Do workouts recorded on the watch save if my phone is not there?

Yes. The watch records and saves the workout locally to HealthKit on its own — the run is never lost. It syncs into the iPhone app and your plan when the devices next see each other.

Adaptation and changes

Does the plan adapt automatically?

Honestly: it does not silently rewrite your week after every run — and that is deliberate. A plan you can trust is one you can read on Monday and still recognize on Friday. Instead, adaptation happens at checkpoints, always with your approval: run a time trial and the app offers a fitness check with new paces; miss a stretch of training and it offers to ease the remaining weeks. Both show you the complete before/after plan diff before a single workout changes.

What happens when I miss workouts or get sick?

Nothing punitive. Missed workouts simply stay missed — they do not pile onto next week.
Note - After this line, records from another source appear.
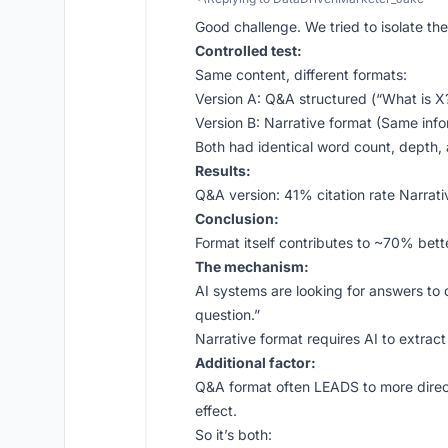
Good challenge. We tried to isolate the
Controlled test:
Same content, different formats:
Version A: Q&A structured (“What is X
Version B: Narrative format (Same inf
Both had identical word count, depth,
Results:
Q&A version: 41% citation rate Narrati
Conclusion:
Format itself contributes to ~70% bette
The mechanism:
AI systems are looking for answers to 
question.”
Narrative format requires AI to extract
Additional factor:
Q&A format often LEADS to more direct
effect.
So it’s both: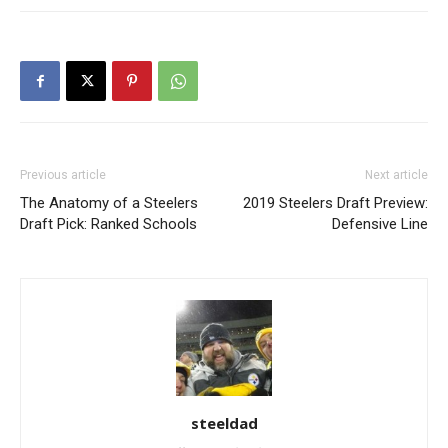
Previous article
Next article
The Anatomy of a Steelers
2019 Steelers Draft Preview:
Draft Pick: Ranked Schools
Defensive Line
steeldad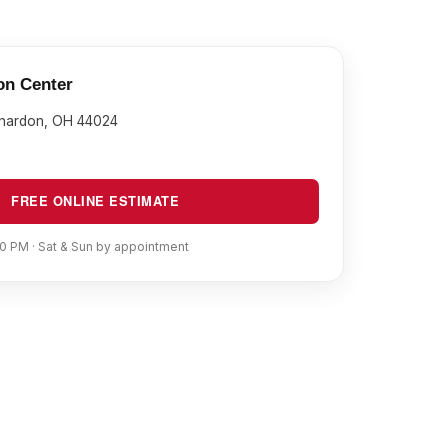
on Center
Chardon, OH 44024
FREE ONLINE ESTIMATE
0 PM · Sat & Sun by appointment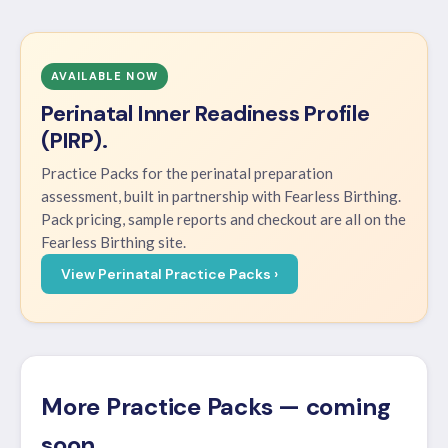
AVAILABLE NOW
Perinatal Inner Readiness Profile
(PIRP).
Practice Packs for the perinatal preparation
assessment, built in partnership with Fearless Birthing.
Pack pricing, sample reports and checkout are all on the
Fearless Birthing site.
View Perinatal Practice Packs ›
More Practice Packs — coming
soon.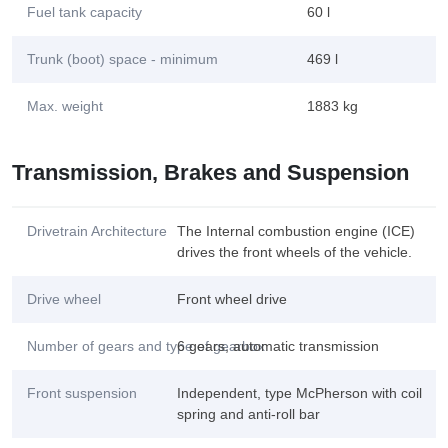
Fuel tank capacity
60 l
Trunk (boot) space - minimum
469 l
Max. weight
1883 kg
Transmission, Brakes and Suspension
Drivetrain Architecture
The Internal combustion engine (ICE)
drives the front wheels of the vehicle.
Drive wheel
Front wheel drive
Number of gears and type of gearbox
6 gears, automatic transmission
Front suspension
Independent, type McPherson with coil
spring and anti-roll bar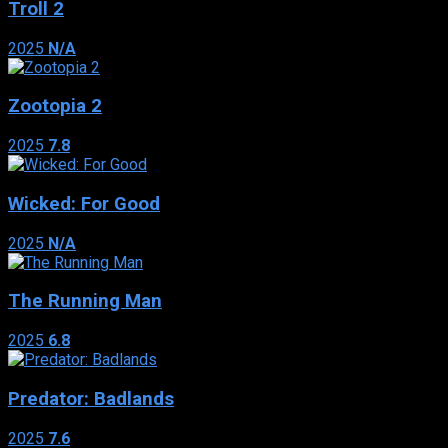
Troll 2
2025
N/A
Zootopia 2
2025
7.8
Wicked: For Good
2025
N/A
The Running Man
2025
6.8
Predator: Badlands
2025
7.6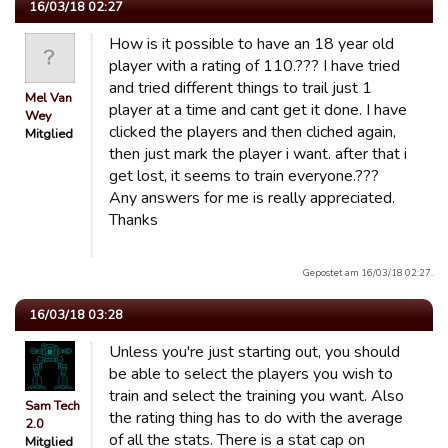
16/03/18 02:27
How is it possible to have an 18 year old
player with a rating of 110.??? I have tried
and tried different things to trail just 1
Mel Van
player at a time and cant get it done. I have
Wey
clicked the players and then cliched again,
Mitglied
then just mark the player i want. after that i
get lost, it seems to train everyone.???
Any answers for me is really appreciated.
Thanks
Gepostet am 16/03/18 02:27.
16/03/18 03:28
Unless you're just starting out, you should
be able to select the players you wish to
train and select the training you want. Also
Sam Tech
the rating thing has to do with the average
2.0
of all the stats. There is a stat cap on
Mitglied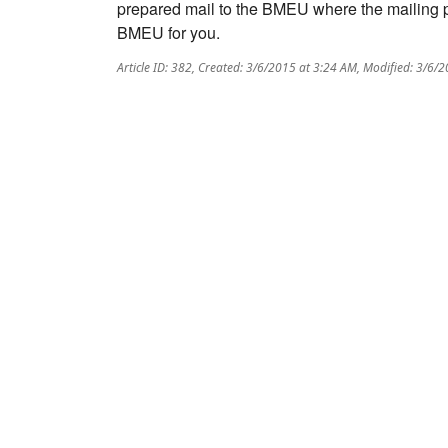
prepared mail to the BMEU where the mailing per
BMEU for you.
Article ID: 382
,
Created: 3/6/2015 at 3:24 AM
,
Modified: 3/6/2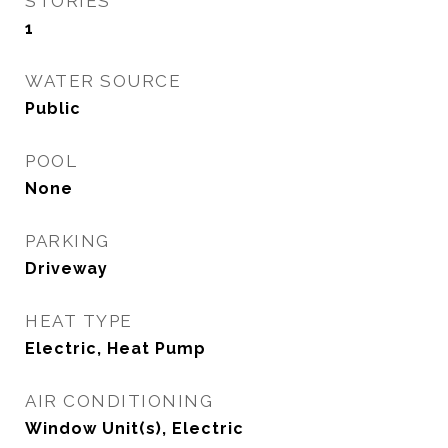
STORIES
1
WATER SOURCE
Public
POOL
None
PARKING
Driveway
HEAT TYPE
Electric, Heat Pump
AIR CONDITIONING
Window Unit(s), Electric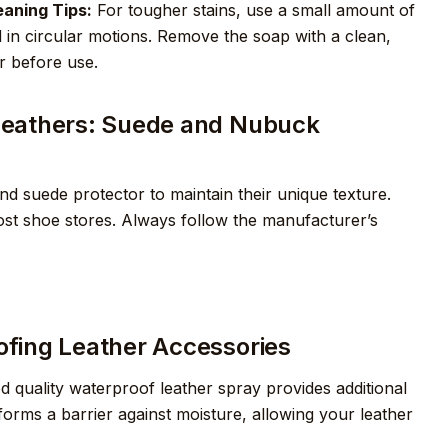
aning Tips:
For tougher stains, use a small amount of
 in circular motions. Remove the soap with a clean,
r before use.
c Leathers: Suede and Nubuck
d suede protector to maintain their unique texture.
ost shoe stores. Always follow the manufacturer’s
oofing Leather Accessories
d quality waterproof leather spray provides additional
forms a barrier against moisture, allowing your leather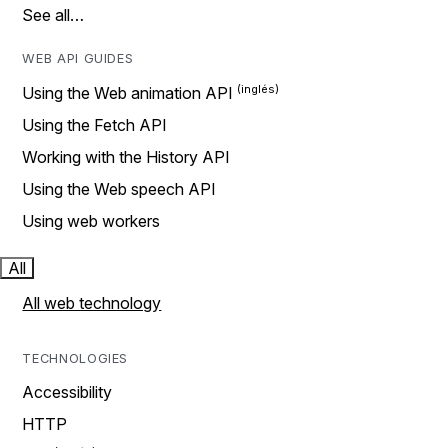
See all…
WEB API GUIDES
Using the Web animation API
Using the Fetch API
Working with the History API
Using the Web speech API
Using web workers
All
All web technology
TECHNOLOGIES
Accessibility
HTTP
If the gap gets long enough to matter (about a week, or several skipped sessions), the app offers to recalibrate: ease the remaining paces to where you actually are — a gentle restart, not a punishment. You see the full old-versus-new plan before accepting, and declining is always fine.

Can I move, swap or skip workouts myself?

Yes — long-press any workout: move it to another day (or shift all future Tuesdays, say), swap its type (turn today’s intervals into an easy run), or cancel it entirely. Progress statistics treat your edits fairly: moved runs are judged by their new date, swapped runs count as what you actually ran, and cancelled workouts leave your completion rate alone.

My paces feel too fast (or too slow). Can I adjust them?

Yes. Open your plan’s full overview and use the pace adjustment — every remaining workout re-renders live as a preview so you can see exactly what you would get, then apply. Completed runs are never touched. And if the plan’s paces consistently disagree with a time trial, the fitness check will propose a proper recalibration with the full diff.

The practical rest

Is RunPlan free?

Yes — the whole app, right now: all plans, the watch app, recalibration, charts. No trial, no locked weeks, no ads, no account. Whatever happens in the future, it will not be a subscription. The full breakdown lives at runplan.app/free.

Can I run indoors on a treadmill?

Yes — workouts can be started as indoor runs on the watch. Distance comes from Apple’s motion estimates rather than GPS, so treadmill distance is approximate (that is a platform reality, not an app choice), but the structure, intervals and heart-rate work all function.

What languages does RunPlan speak?

Nine: English, German, Spanish, French, Italian, Japanese, Dutch, Portuguese (Brazil) and Russian.

Where is my data stored?

On your device and in Apple Health. There are no accounts and no training-data servers — we could not sell your data if we wanted to, because we do not have it. Details in the privacy policy.

I found a bug or have a feature idea. Where do I send it?

Email us — the address is on the home page and in the app’s settings. Both of us read everything; bug reports with a screenshot of the workout in question are the fastest to act on. The training engine is open source, so methodology disagreements are welcome as GitHub issues too.